Kampfkunst
Der Engländer James Wilton hat sich mit seiner 2010 in Cornwall gegründeten Truppe und als Gastchoreograph auch an kleineren deutschen Bühnen einen guten Namen gemacht. In Hannover gewann er immerhin den dritten. Preis. Sein Tanztheater setzt auf aktuelle politische und gesellschaftliche Themen. Seine Technik entwickelte der passionierte Sportler, der an Londons School of Contemporary Dance ausgebildet wurde, aus Athletik, Kampfsportarten wie dem brasilianischen Capoeira und zeitgenössischen Techniken wie Contact Improvisation - ein Terrain, das in Münster bisher eher unbekannt war. Umso mehr staunt man über die unglaublichen Eskapaden, die das zehnköpfige Ensemble mit sekundengenauer Präzision vollführt.
Die Handlungsstruktur ist klar, der akrobatische Anspruch enorm. Beginnt die Rock-Klangkulisse zunächst harmonisch und sanft mit hellen Xylophon- und weichem Celloklängen, so entwickelt sie sich im Laufe der fünfundsiebzigminütigen Choreografie als Crescendo bis zu ohrenbetäubenden Disharmonien mit immer eindringlicher hämmernden afrikanischen Trommelschlägen.
Grau sind die Wände, schwarz der Boden - grau die losen Tops der zehn Tanzenden, schwarz ihre langen Hosen.
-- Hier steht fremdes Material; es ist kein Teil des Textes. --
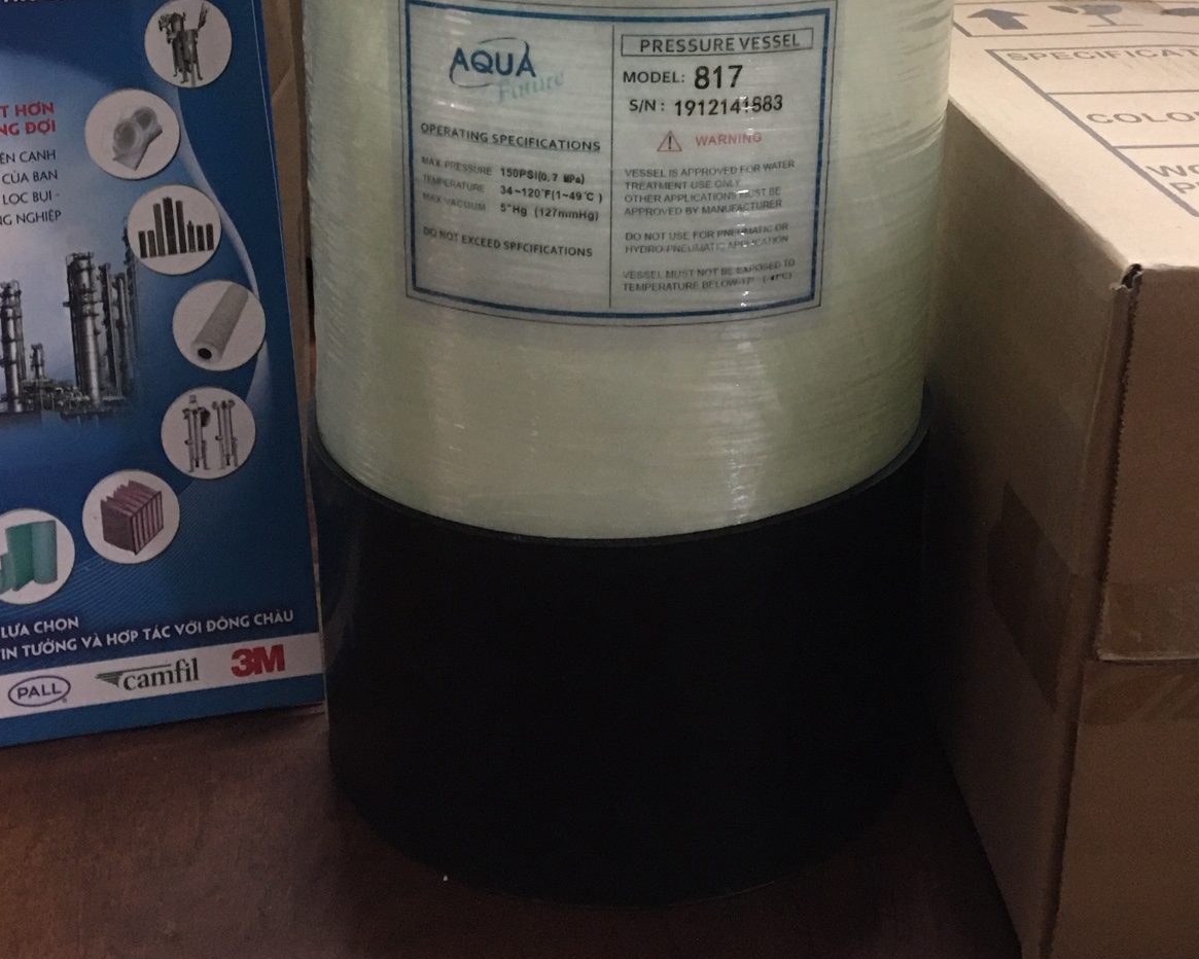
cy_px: 234
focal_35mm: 49
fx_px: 1739
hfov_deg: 38.0
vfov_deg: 30.3
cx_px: 667
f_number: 2.2
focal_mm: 4.15
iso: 125
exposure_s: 1/8
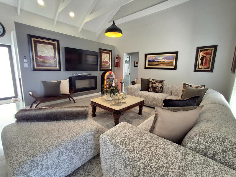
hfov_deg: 94.5
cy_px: 88
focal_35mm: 16
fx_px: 109
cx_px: 118
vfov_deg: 78.1
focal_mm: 1.64
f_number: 2.2
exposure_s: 1/60.2
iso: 40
Aber ganz und gar nicht eintönig farblos ist die Geschichte, die der Engländer James Wilton mit dem Tanztheater Münster erzählt - als Mahnung vor der heute so viel zitierten „Gefahr für den sozialen Zusammenhalt und eine funktionierende Demokratie".
In perfekter Harmonie und Verspieltheit schart sich das Ensemble anfangs um einen etwa zwei Meter hohen, aufgepflanzten Bambusstab. Einer fängt ihn im Fallen auf, stellt ihn wieder in die Mitte. Ein Paar tanzt wie siamesische Zwillinge, andere tollen wie verspielte junge Hunde mit einander. Nur einer hockt mit finsterem Blick am Rand. Als er sich zu der eng zusammen stehenden Gruppe drängt, bleibt er ein Aussenseiter. Grimmig bemächtigt er sich des Bambusstabs, treibt die Gruppe vor sich her, trennt sie, schlägt durch die Luft.
Immer wieder stellt sich Eine dem brutalen Finsterling entgegen, weicht seinen Stockschlägen mit Salti, Hechtsprüngen, gedrehtem Sprung aus oder indem sie sich unter die Stange duckt. Die temporeiche, spannungsgeladene Kampfkunst von Elizabeth Towles und Jason Franklin ist der faszinierende Höhepunkt der Tanzinszenierung.
Was erst ein Spielzeug war - die Bambusstange - wird nun zur Verteidigungs-Waffe für alle. Aber der Tyrann zwingt seine Kontrahenten, die Stangen auf dem Boden zu Quadraten zu ordnen, sodass jeder in einer kleinen Zelle - kaum zwei Meter lang in der Diagonale - isoliert ist. Später zwängt er mit der Berührung durch seine Stabspitze zwei in Posen, in denen sie wie eingefroren verharren. Die anderen häufen die Stäbe zwischen ihre halb erhobenen Arme, lehnen sie gegen die Körper - bis das Gebäude zusammengebricht. Am Ende stehen alle beisammen - als die einträchtige Einheit, die sie einst waren, aber nun sichtbar verletzt und beschädigt, einander tröstend, eng umfangen. Erschöpft und geschlagen sitzt der Angreifer an der Rampe. Die Frau setzt sich ihm gegenüber, rückt auf ihn zu - gibt es nicht auf, ihn zu erreichen. Ein beklemmendes Gefühl heutiger Wirklichkeit und Hoffnung bleibt zurück. "Hold on", so der Titel von Wiltons Tanzstück – „Gib die Hoffnung nicht auf". Was Tanz heute alles kann. Hier ruft ein Choreograf in vielfältiger Kampfsportsprache zu Solidarität auf.